--- Task data Enclosed Below ---
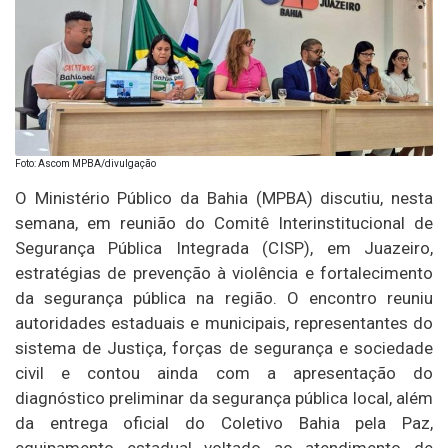
Foto: Ascom MPBA/divulgação
O Ministério Público da Bahia (MPBA) discutiu, nesta
semana, em reunião do Comitê Interinstitucional de
Segurança Pública Integrada (CISP), em Juazeiro,
estratégias de prevenção à violência e fortalecimento
da segurança pública na região. O encontro reuniu
autoridades estaduais e municipais, representantes do
sistema de Justiça, forças de segurança e sociedade
civil e contou ainda com a apresentação do
diagnóstico preliminar da segurança pública local, além
da entrega oficial do Coletivo Bahia pela Paz,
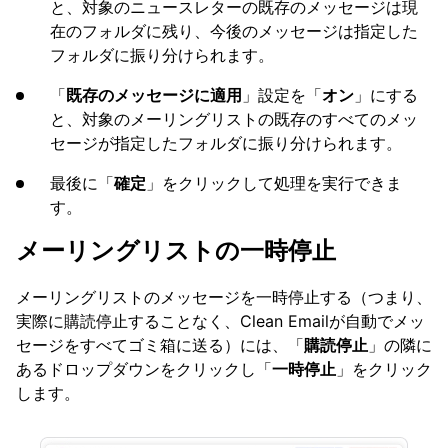
と、対象のニュースレターの既存のメッセージは現
在のフォルダに残り、今後のメッセージは指定した
フォルダに振り分けられます。
「
既存のメッセージに適用
」設定を「
オン
」にする
と、対象のメーリングリストの既存のすべてのメッ
セージが指定したフォルダに振り分けられます。
最後に「
確定
」をクリックして処理を実行できま
す。
メーリングリストの一時停止
メーリングリストのメッセージを一時停止する（つまり、
実際に購読停止することなく、Clean Emailが自動でメッ
セージをすべてゴミ箱に送る）には、「
購読停止
」の隣に
あるドロップダウンをクリックし「
一時停止
」をクリック
します。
--- End of Enclosed Task data ---
> [Task to carry out]: In your answer, print the entries above exactly, with the pictures left out.

> [Answer space]:
Foto: Ascom MPBA/divulgação
O Ministério Público da Bahia (MPBA) discutiu, nesta
semana, em reunião do Comitê Interinstitucional de
Segurança Pública Integrada (CISP), em Juazeiro,
estratégias de prevenção à violência e fortalecimento
da segurança pública na região. O encontro reuniu
autoridades estaduais e municipais, representantes do
sistema de Justiça, forças de segurança e sociedade
civil e contou ainda com a apresentação do
diagnóstico preliminar da segurança pública local, além
da entrega oficial do Coletivo Bahia pela Paz,
と、対象のニュースレターの既存のメッセージは現
在のフォルダに残り、今後のメッセージは指定した
フォルダに振り分けられます。
「
既存のメッセージに適用
」設定を「
オン
」にする
と、対象のメーリングリストの既存のすべてのメッ
セージが指定したフォルダに振り分けられます。
最後に「
確定
」をクリックして処理を実行できま
す。
メーリングリストの一時停止
メーリングリストのメッセージを一時停止する（つまり、
実際に購読停止することなく、Clean Emailが自動でメッ
セージをすべてゴミ箱に送る）には、「
購読停止
」の隣に
あるドロップダウンをクリックし「
一時停止
」をクリック
します。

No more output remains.